Samara O'Shea

The Pursuit of Happiness

There is an excellent article in this month’s Psychology Today about happiness. It’s not as simple as just feeling good—but we all knew that.

For my second book, Note to Self, I wrote a section called “Let it (Loneliness) Be.” It didn’t make it into the book but I held onto it and posted it on my Gather.com page a while back. I’m going to post it again here side by side with (or just above) a short section from the Happiness article. This is a little bit of a shameless juxtaposition because what I wrote is mirrored by the Psychology Today excerpt.

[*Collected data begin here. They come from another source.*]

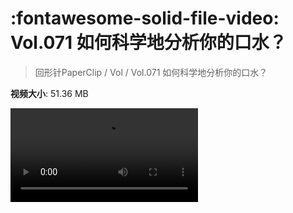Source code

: # :fontawesome-solid-file-video: Vol.071 如何科学地分析你的口水？

> 回形针PaperClip / Vol / Vol.071 如何科学地分析你的口水？

**视频大小**: 51.36 MB

<div class="video"><video src="https://file.hsyhx.top/archive/PaperClip/Vol/071.mp4" controls preload>🤔 您的浏览器不支持 video 标签</video></div>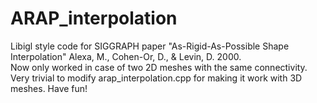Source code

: # ARAP_interpolation
Libigl style code for SIGGRAPH paper "As-Rigid-As-Possible Shape Interpolation" Alexa, M., Cohen-Or, D., & Levin, D. 2000.    
Now only worked in case of two 2D meshes with the same connectivity.   
Very trivial to modify arap_interpolation.cpp for making it work with 3D meshes. Have fun!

Anne Lamott says that the soul rejoices when it sees the truth, and that’s what I’m doing. I’m seeing a truth that I discovered on my own written across someone else’s pages. It’s validating! And the rest of the article is superb. Do read.

Let it (Loneliness) Be (written by me)

As I mentioned earlier, I tend to be an in-clement weather diarist. Sorrow and uncertainty will get me writing like nobody’s business. As far as keeping a life’s record, this can be dangerous as it may someday appear that I was more miserable than not. However, as far as therapy is concerned, this is a great way to deal with pain. Writing has saved my sanity on multiple occasions. I’ve concluded in recent years that it does no good to fight off any emotion. We need them all. It’s the seemingly bad, counter-emotions that enable us to appreciate the positive emotions. Without sadness, happiness is taking out the trash. Without loss, gain is turning your right blinker on.

As we get older, we can ideally start to anticipate our reactions to certain situations and create an emotional equilibrium. Our emotions are on rotate and they all need playing time. In other words, you can never rid yourself of sadness, anger, disappointment, and hurt. You can, however, know that they will be back at some point and prepare yourself. This will sound strange, but I’ve made a point of feeling—really feeling—my negative emotions. Loneliness, for example: if I feel a bought of it coming on, I don’t push it away or tell myself I’m not feeling it. Rather I let it bring me down. I spend the afternoon with it. I write in my journal and listen to music that reinforces the emotion. I give myself deadlines when doing this—such as, You have until tomorrow morning to feel this way (longer depending on the situation)—so as not to run the risk of being a perpetual sourpuss. Here’s the upside: I’ve discovered that when I dig into my mushy emotions the same way I dig my hands into the belly of a pumpkin, I am granted the good stuff for extended periods of time. When I allow sadness to run a full course through me, then my days of happiness last much longer.

Journaling played a large role in my being able to endure each emotion, as writing about anything makes it more real. Once the emotion solidifies then you can see it, touch it, and experience it fully. Our emotions have minds of their own, but we can learn to work with them and, in doing so, have them work for us. In the middle of a distressing period, unforeseen or not, I like to remind myself that the heart is a muscle and, like all muscles, it needs a good workout.

Pain Is a Part of Happiness (from Psychology Today)

Happiness is not your reward for escaping pain. It demands that you confront negative feelings head-on, without letting them overwhelm you. Russ Harris, a medical doctor-cum-counselor and author of The Happiness Trap, calls popular conceptions of happiness dangerous because they set people up for a “struggle against reality.” They don’t acknowledge that real life is full of disappointments, loss, and inconveniences. “If you’re going to live a rich and meaningful life,” Harris says, “you’re going to feel a full range of emotions.”

The point isn’t to limit that palette of feelings. After all, negative states cue us into what we value and what we need to change: Grief for a loved one proves how much we cherish our relationships. Frustration with several jobs in a row is a sign we’re in the wrong career. Happiness would be meaningless if not for sadness: Without the contrast of darkness, there is no light.